What you should do - Reproduce every line of the records below word for word, in the same order.

** BEGIN **

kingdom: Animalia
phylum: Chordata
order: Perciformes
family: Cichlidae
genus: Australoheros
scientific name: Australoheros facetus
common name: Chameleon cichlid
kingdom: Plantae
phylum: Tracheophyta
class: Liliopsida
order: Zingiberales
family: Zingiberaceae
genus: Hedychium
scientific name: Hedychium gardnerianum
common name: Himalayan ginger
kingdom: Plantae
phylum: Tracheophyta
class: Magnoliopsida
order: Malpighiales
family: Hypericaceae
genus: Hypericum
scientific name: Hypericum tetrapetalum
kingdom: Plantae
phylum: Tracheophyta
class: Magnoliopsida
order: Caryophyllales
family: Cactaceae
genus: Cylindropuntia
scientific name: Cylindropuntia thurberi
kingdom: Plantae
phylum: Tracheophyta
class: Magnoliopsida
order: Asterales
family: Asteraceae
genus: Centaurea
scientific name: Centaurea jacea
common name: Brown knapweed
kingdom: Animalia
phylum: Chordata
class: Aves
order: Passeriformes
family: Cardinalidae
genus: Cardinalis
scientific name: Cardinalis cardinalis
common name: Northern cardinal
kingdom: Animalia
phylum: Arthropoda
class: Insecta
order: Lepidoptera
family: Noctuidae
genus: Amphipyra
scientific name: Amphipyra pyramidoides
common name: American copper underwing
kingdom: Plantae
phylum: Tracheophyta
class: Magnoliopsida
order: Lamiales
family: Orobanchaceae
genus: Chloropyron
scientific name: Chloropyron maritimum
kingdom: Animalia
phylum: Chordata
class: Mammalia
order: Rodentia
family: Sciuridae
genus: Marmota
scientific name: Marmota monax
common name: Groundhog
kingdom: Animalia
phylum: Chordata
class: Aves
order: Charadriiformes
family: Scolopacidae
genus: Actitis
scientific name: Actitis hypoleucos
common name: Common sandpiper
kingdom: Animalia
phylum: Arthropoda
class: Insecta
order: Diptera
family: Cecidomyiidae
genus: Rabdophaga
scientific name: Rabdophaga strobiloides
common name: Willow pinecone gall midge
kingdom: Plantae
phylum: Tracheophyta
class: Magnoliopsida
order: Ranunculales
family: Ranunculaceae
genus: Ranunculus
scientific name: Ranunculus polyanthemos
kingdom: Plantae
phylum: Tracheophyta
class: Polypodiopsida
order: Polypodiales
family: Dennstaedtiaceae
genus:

** END **

Answer in full -
kingdom: Animalia
phylum: Chordata
order: Perciformes
family: Cichlidae
genus: Australoheros
scientific name: Australoheros facetus
common name: Chameleon cichlid
kingdom: Plantae
phylum: Tracheophyta
class: Liliopsida
order: Zingiberales
family: Zingiberaceae
genus: Hedychium
scientific name: Hedychium gardnerianum
common name: Himalayan ginger
kingdom: Plantae
phylum: Tracheophyta
class: Magnoliopsida
order: Malpighiales
family: Hypericaceae
genus: Hypericum
scientific name: Hypericum tetrapetalum
kingdom: Plantae
phylum: Tracheophyta
class: Magnoliopsida
order: Caryophyllales
family: Cactaceae
genus: Cylindropuntia
scientific name: Cylindropuntia thurberi
kingdom: Plantae
phylum: Tracheophyta
class: Magnoliopsida
order: Asterales
family: Asteraceae
genus: Centaurea
scientific name: Centaurea jacea
common name: Brown knapweed
kingdom: Animalia
phylum: Chordata
class: Aves
order: Passeriformes
family: Cardinalidae
genus: Cardinalis
scientific name: Cardinalis cardinalis
common name: Northern cardinal
kingdom: Animalia
phylum: Arthropoda
class: Insecta
order: Lepidoptera
family: Noctuidae
genus: Amphipyra
scientific name: Amphipyra pyramidoides
common name: American copper underwing
kingdom: Plantae
phylum: Tracheophyta
class: Magnoliopsida
order: Lamiales
family: Orobanchaceae
genus: Chloropyron
scientific name: Chloropyron maritimum
kingdom: Animalia
phylum: Chordata
class: Mammalia
order: Rodentia
family: Sciuridae
genus: Marmota
scientific name: Marmota monax
common name: Groundhog
kingdom: Animalia
phylum: Chordata
class: Aves
order: Charadriiformes
family: Scolopacidae
genus: Actitis
scientific name: Actitis hypoleucos
common name: Common sandpiper
kingdom: Animalia
phylum: Arthropoda
class: Insecta
order: Diptera
family: Cecidomyiidae
genus: Rabdophaga
scientific name: Rabdophaga strobiloides
common name: Willow pinecone gall midge
kingdom: Plantae
phylum: Tracheophyta
class: Magnoliopsida
order: Ranunculales
family: Ranunculaceae
genus: Ranunculus
scientific name: Ranunculus polyanthemos
kingdom: Plantae
phylum: Tracheophyta
class: Polypodiopsida
order: Polypodiales
family: Dennstaedtiaceae
genus:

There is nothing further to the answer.